I recently wrote about the Digital Transformation gap – a reckoning that we have been under-investing in our legacy systems, and that we need to stop “kicking the can down the road” putting more focus into adequately dealing with our legacy estate.  In this article, I wanted to share further thoughts on some of the main blockers that I see, and how we can overcome them

Blocker 1 – How do I convey the problem to executive management?

Answer: All we need is some “TIME”.

This Gartner acronym and model goes back years, and stands for Tolerate, Invest, Migrate and Eliminate.  The premise being a typical quadrant model, measuring business value on one axis and technical condition on the other.  The more critical the application is and the better the condition, the more justification you have to invest in it.  The weaker the condition and less critical the importance, then you should eliminate it.  For everything else, you should either tolerate it (it’s not broken, don’t fix it), or migrate it – it’s flakey, but you need it.

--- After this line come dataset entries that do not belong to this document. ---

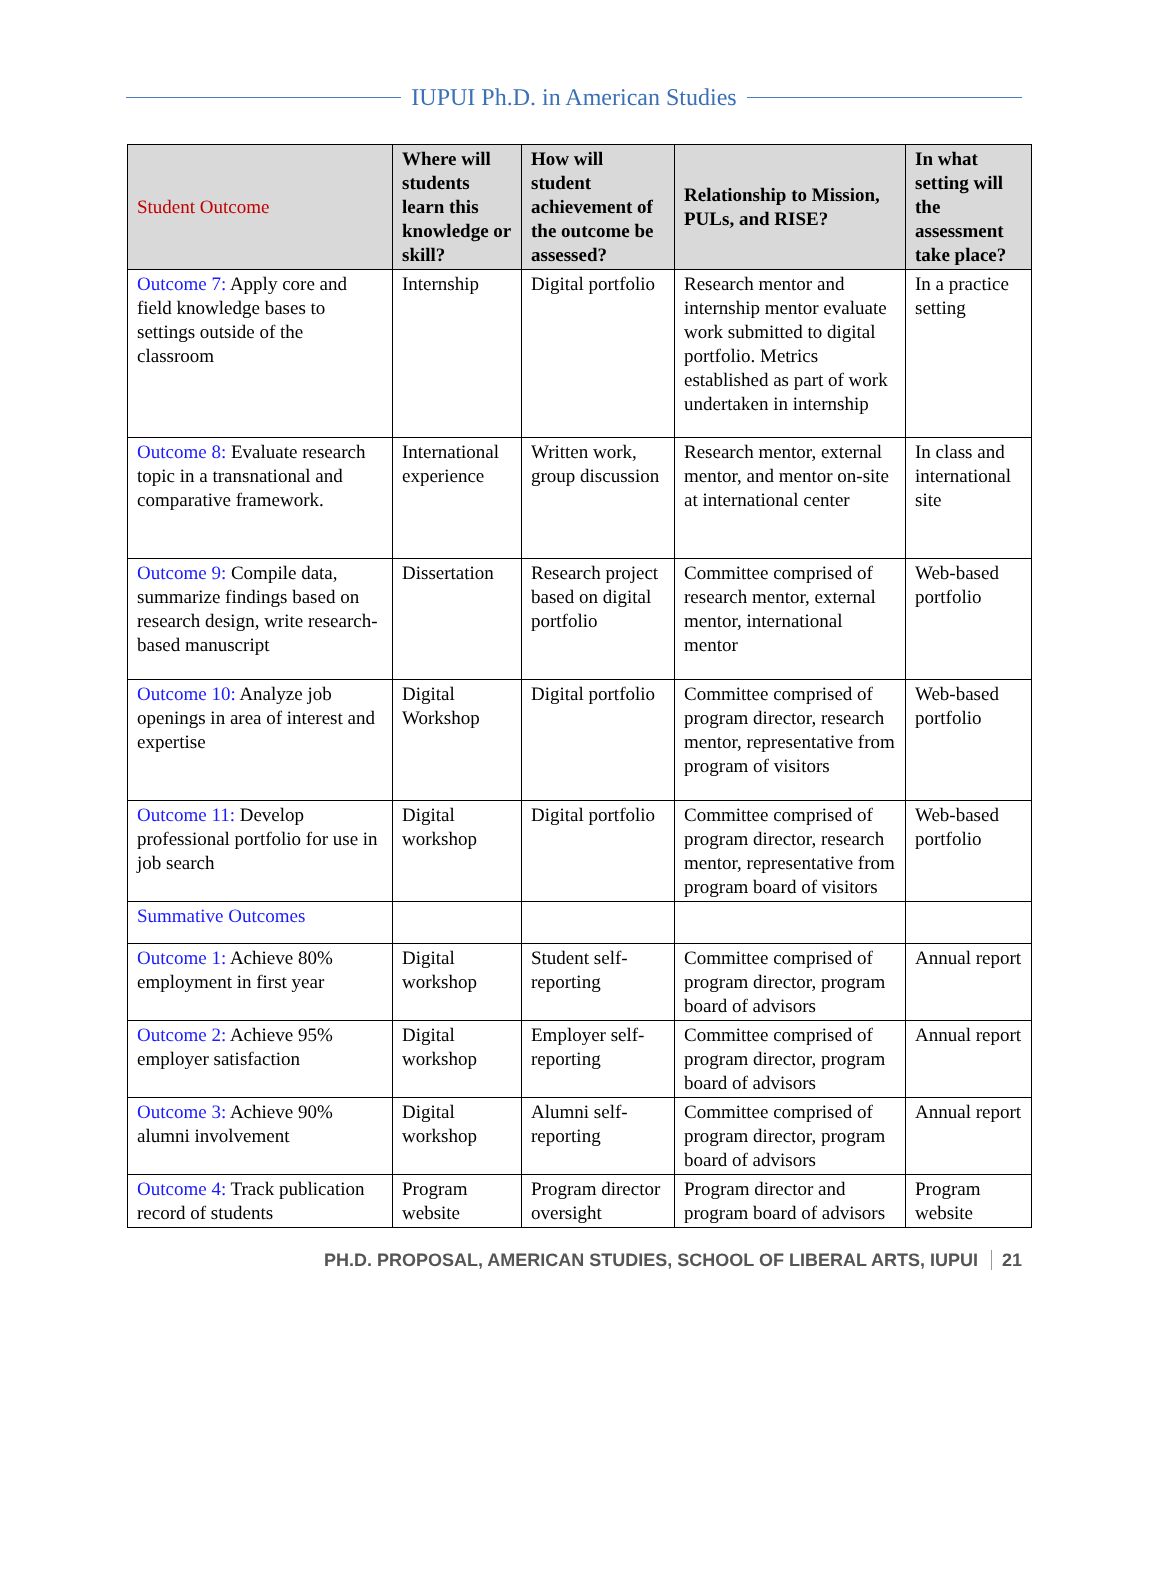IUPUI Ph.D. in American Studies
| Student Outcome | Where will students learn this knowledge or skill? | How will student achievement of the outcome be assessed? | Relationship to Mission, PULs, and RISE? | In what setting will the assessment take place? |
| --- | --- | --- | --- | --- |
| Outcome 7: Apply core and field knowledge bases to settings outside of the classroom | Internship | Digital portfolio | Research mentor and internship mentor evaluate work submitted to digital portfolio. Metrics established as part of work undertaken in internship | In a practice setting |
| Outcome 8: Evaluate research topic in a transnational and comparative framework. | International experience | Written work, group discussion | Research mentor, external mentor, and mentor on-site at international center | In class and international site |
| Outcome 9: Compile data, summarize findings based on research design, write research-based manuscript | Dissertation | Research project based on digital portfolio | Committee comprised of research mentor, external mentor, international mentor | Web-based portfolio |
| Outcome 10: Analyze job openings in area of interest and expertise | Digital Workshop | Digital portfolio | Committee comprised of program director, research mentor, representative from program of visitors | Web-based portfolio |
| Outcome 11: Develop professional portfolio for use in job search | Digital workshop | Digital portfolio | Committee comprised of program director, research mentor, representative from program board of visitors | Web-based portfolio |
| Summative Outcomes | | | | |
| Outcome 1: Achieve 80% employment in first year | Digital workshop | Student self-reporting | Committee comprised of program director, program board of advisors | Annual report |
| Outcome 2: Achieve 95% employer satisfaction | Digital workshop | Employer self-reporting | Committee comprised of program director, program board of advisors | Annual report |
| Outcome 3: Achieve 90% alumni involvement | Digital workshop | Alumni self-reporting | Committee comprised of program director, program board of advisors | Annual report |
| Outcome 4: Track publication record of students | Program website | Program director oversight | Program director and program board of advisors | Program website |
PH.D. PROPOSAL, AMERICAN STUDIES, SCHOOL OF LIBERAL ARTS, IUPUI 21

I have mixed feelings about the use of quadrants.  They tend to over-simplify the situation at hand, and every legacy system has a specific history and context.  However, if you are assessing a large legacy estate, these can be useful to help organise your plans and teams, and communicate to management.  As an alternative, I would recommend using a technology-driven categorisation approach.  Assuming business-critical systems are already distinct and in plan, you can then spend time with business users to assess what opportunities you have for retiring systems.  You then have the middle ground leftover to assess for infrastructure and software risks.  Your go-to solution can be to re-platform to address some of these, and then you’re left with a potential long-tail of investment decisions.

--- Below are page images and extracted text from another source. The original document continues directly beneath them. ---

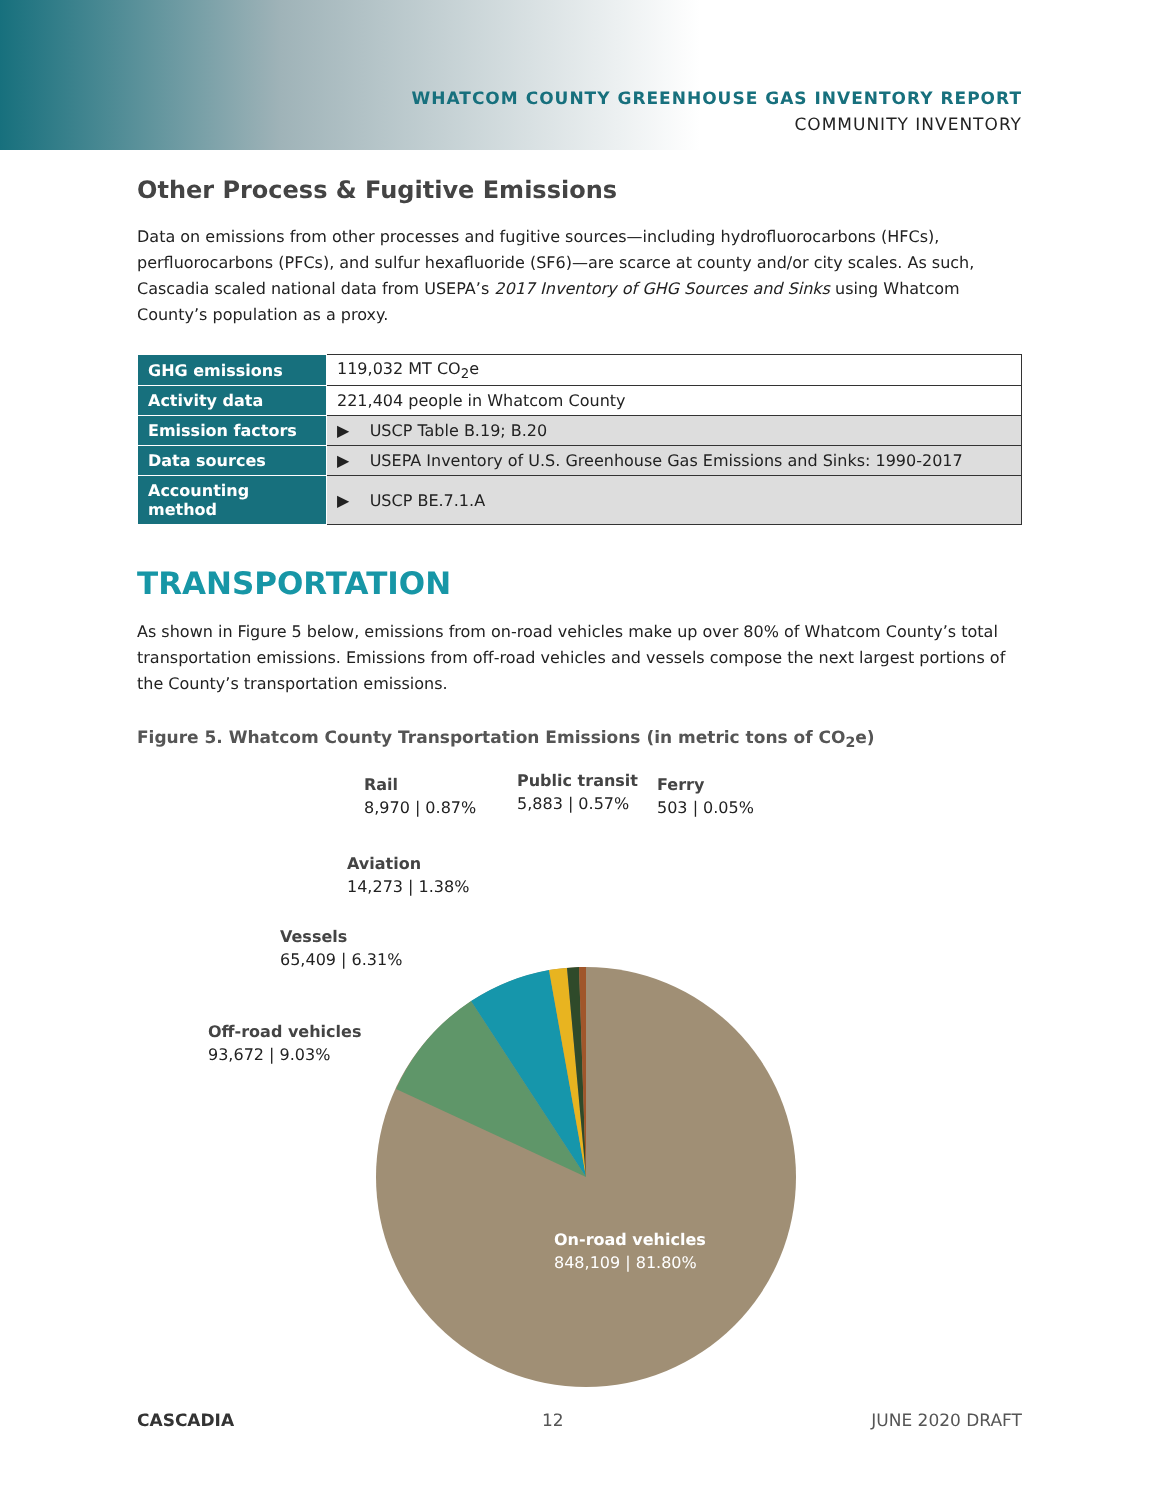WHATCOM COUNTY GREENHOUSE GAS INVENTORY REPORT
COMMUNITY INVENTORY
Other Process & Fugitive Emissions
Data on emissions from other processes and fugitive sources—including hydrofluorocarbons (HFCs), perfluorocarbons (PFCs), and sulfur hexafluoride (SF6)—are scarce at county and/or city scales. As such, Cascadia scaled national data from USEPA’s 2017 Inventory of GHG Sources and Sinks using Whatcom County’s population as a proxy.
| GHG emissions | 119,032 MT CO<sub>2</sub>e |
| Activity data | 221,404 people in Whatcom County |
| Emission factors | ▶ USCP Table B.19; B.20 |
| Data sources | ▶ USEPA Inventory of U.S. Greenhouse Gas Emissions and Sinks: 1990-2017 |
| Accounting method | ▶ USCP BE.7.1.A |
TRANSPORTATION
As shown in Figure 5 below, emissions from on-road vehicles make up over 80% of Whatcom County’s total transportation emissions. Emissions from off-road vehicles and vessels compose the next largest portions of the County’s transportation emissions.
Figure 5. Whatcom County Transportation Emissions (in metric tons of CO<sub>2</sub>e)
Rail
8,970 | 0.87%
Public transit
5,883 | 0.57%
Ferry
503 | 0.05%
Aviation
14,273 | 1.38%
Vessels
65,409 | 6.31%
Off-road vehicles
93,672 | 9.03%
On-road vehicles
848,109 | 81.80%
CASCADIA 12 JUNE 2020 DRAFT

Blocker 2 – I don’t know what I’ve got.

Answer: Get tooled up.

A good place to begin is with a list of your assets.  Whether you work top-down from business service down to infrastructure, or bottom-up, from a datacentre floor walk audit, up to business service, this is a big undertaking.  However mature your Configuration Management Database (CMDB) and change management function is, you can be sure investing some time in understanding your estate will help you later on.  Comprehensive audits are not an easy exercise and can be prone to error.  Prepare yourself to engage with all IT and business teams, and figure out how best to store the data so you can handle change and ambiguity.

If you don’t have a mature CMDB, I would recommend using some tooling to help you build your audit and effectively, a lightweight CMDB.  I’m not a fan of agent-based discovery tools (think unmanaged blind-spots), so thankfully there are several IT Ops or Security vendors out there trying to help enterprises solve this.  For example, in the past, I’ve had presentations from vendors such as Tanium (https://www.tanium.com), whose agents cascade into the corners of the network to try and discover unmanaged devices.  Also, on a more recent trip to Israel, I recently visited a start-up called Armis (https://armis.com).  They have a passive network scanning solution designed to discover all devices, including the ‘unagentable’!

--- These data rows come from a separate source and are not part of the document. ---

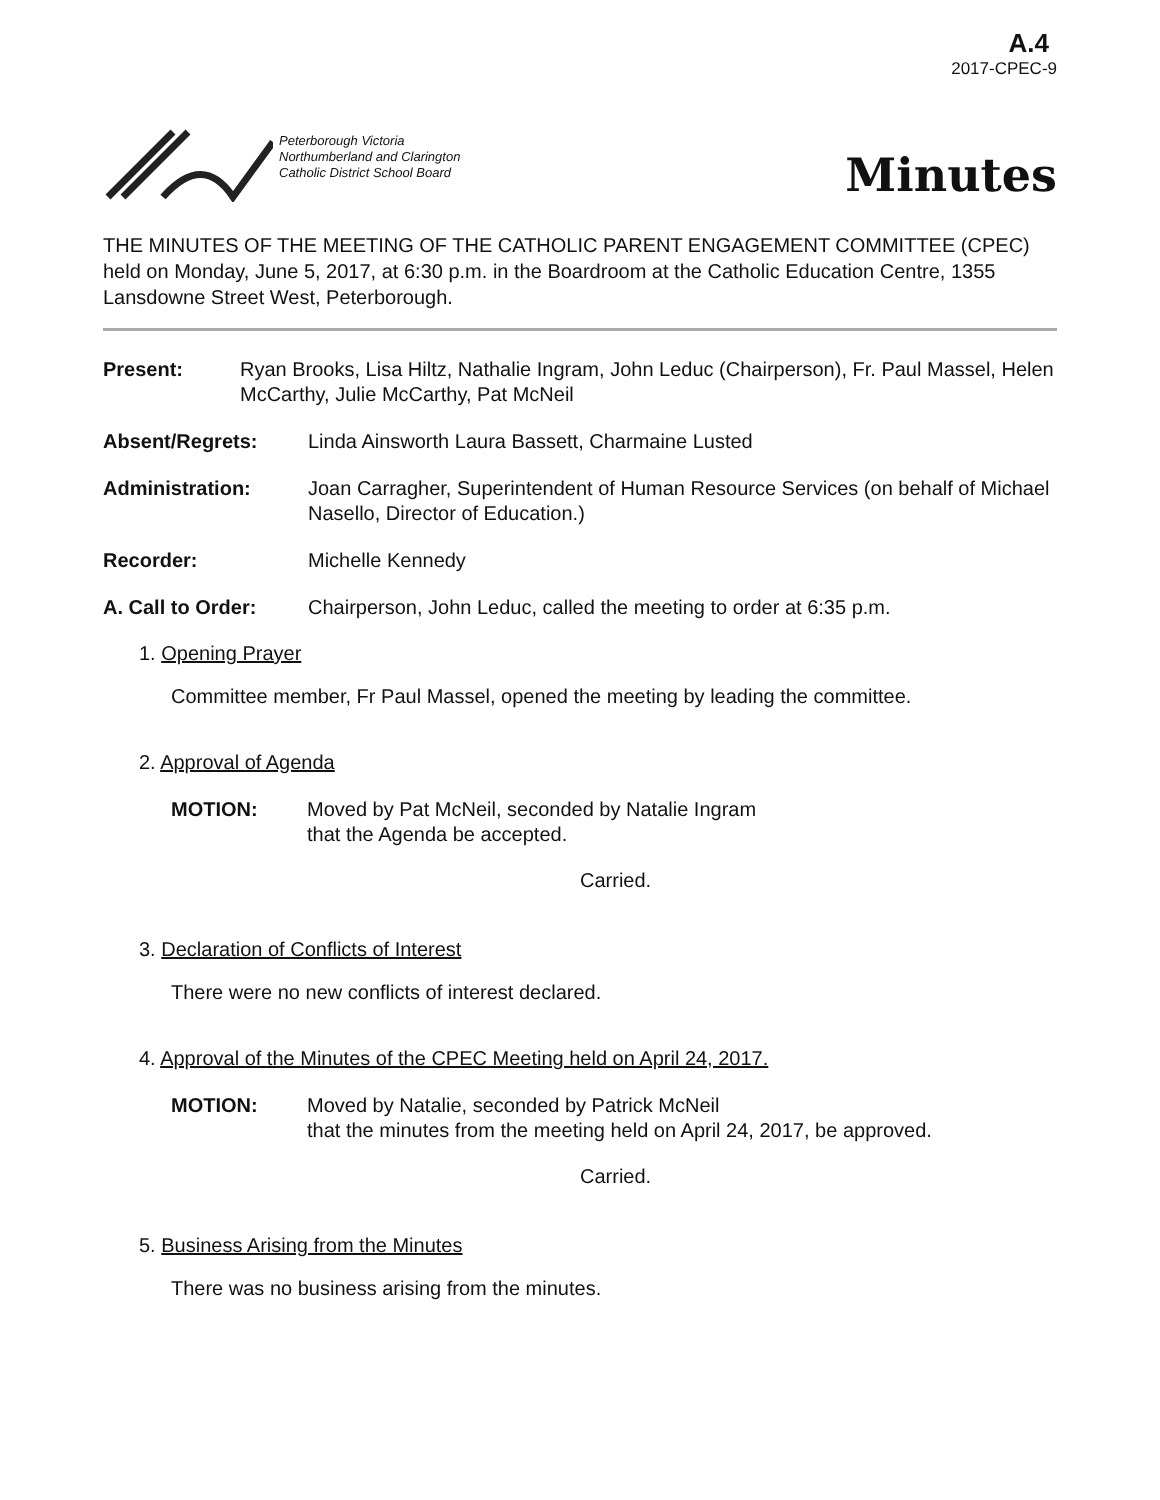A.4
2017-CPEC-9
Peterborough Victoria
Northumberland and Clarington
Catholic District School Board
Minutes
THE MINUTES OF THE MEETING OF THE CATHOLIC PARENT ENGAGEMENT COMMITTEE (CPEC) held on Monday, June 5, 2017, at 6:30 p.m. in the Boardroom at the Catholic Education Centre, 1355 Lansdowne Street West, Peterborough.
Present: Ryan Brooks, Lisa Hiltz, Nathalie Ingram, John Leduc (Chairperson), Fr. Paul Massel, Helen McCarthy, Julie McCarthy, Pat McNeil
Absent/Regrets: Linda Ainsworth Laura Bassett, Charmaine Lusted
Administration: Joan Carragher, Superintendent of Human Resource Services (on behalf of Michael Nasello, Director of Education.)
Recorder: Michelle Kennedy
A. Call to Order: Chairperson, John Leduc, called the meeting to order at 6:35 p.m.
1. Opening Prayer
Committee member, Fr Paul Massel, opened the meeting by leading the committee.
2. Approval of Agenda
MOTION: Moved by Pat McNeil, seconded by Natalie Ingram
that the Agenda be accepted.
Carried.
3. Declaration of Conflicts of Interest
There were no new conflicts of interest declared.
4. Approval of the Minutes of the CPEC Meeting held on April 24, 2017.
MOTION: Moved by Natalie, seconded by Patrick McNeil
that the minutes from the meeting held on April 24, 2017, be approved.
Carried.
5. Business Arising from the Minutes
There was no business arising from the minutes.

Blocker 3 – The long tail is really…. well, long!

Answer: Get real.  You need to eliminate what you possibly can.

Have you ever had a proper conversation with the business users about the low hanging fruit?  Putting a monetary value on the overheads of maintaining these systems, against the business function they support can be an illuminating experience – both ways.  Have you analysed in detail the use of the system, as you may find the business users don’t know the alternatives and can employ a workaround, or that another system can do something similar with a small amount of change?  We recently achieved a massive percentage reduction in the legacy estate by properly engaging with the business – this should be your first port of call and will help you build some momentum.

Blocker 4 – The clock is ticking, but my CFO wants a fully costed business case!

Answer: Start starting.

Whether you have the deadline of an impending Datacentre exit, or if you’re creating a multi-year business case for investment, you’re going to need to analyse the data you’ve collected to get a full plan and costs.  If the retirement of the low hanging fruit wasn’t enough to get your CFO excited, then you need to find a way of costing the overall programme which allows you to start execution as fast as possible.  Agile doesn’t just apply to software development.  If you spend six months figuring out your full plans before starting to execute, the goalposts will have moved.

How about building two core teams for your programme?  A command and control function, managing the overall plan, management engagement, audit and data responsibilities –  performing the initial system analysis and categorisation, and a “full-stack” or multi-disciplined engineering team, receiving a backlog of system change and migrations.  As the analysis matures and the backlog builds, you can merge the teams, or ramp one down to grow the other.  Your business case needs to be sufficient to get the initial execution underway, and then you will be able to provide a fuller picture once the team has some execution under it’s belt and the systems analysis becomes more mature.

And one last thing – what about Cloud compute?

Wha…?  While I expect there will be fewer legacy systems lurking in someone else’s datacentre, there’s going to be potential shadow IT, or redundant unmaintained systems sat out in the Cloud.  Have you got control of these?  Do you know where they are and who commissioned them!

And finally…

This is not an exhaustive set of blockers as I’m sure you’ll agree.  Hopefully, you have a new Cloud-first, evergreen Target Operating Model for new systems so that we won’t be back here again next year!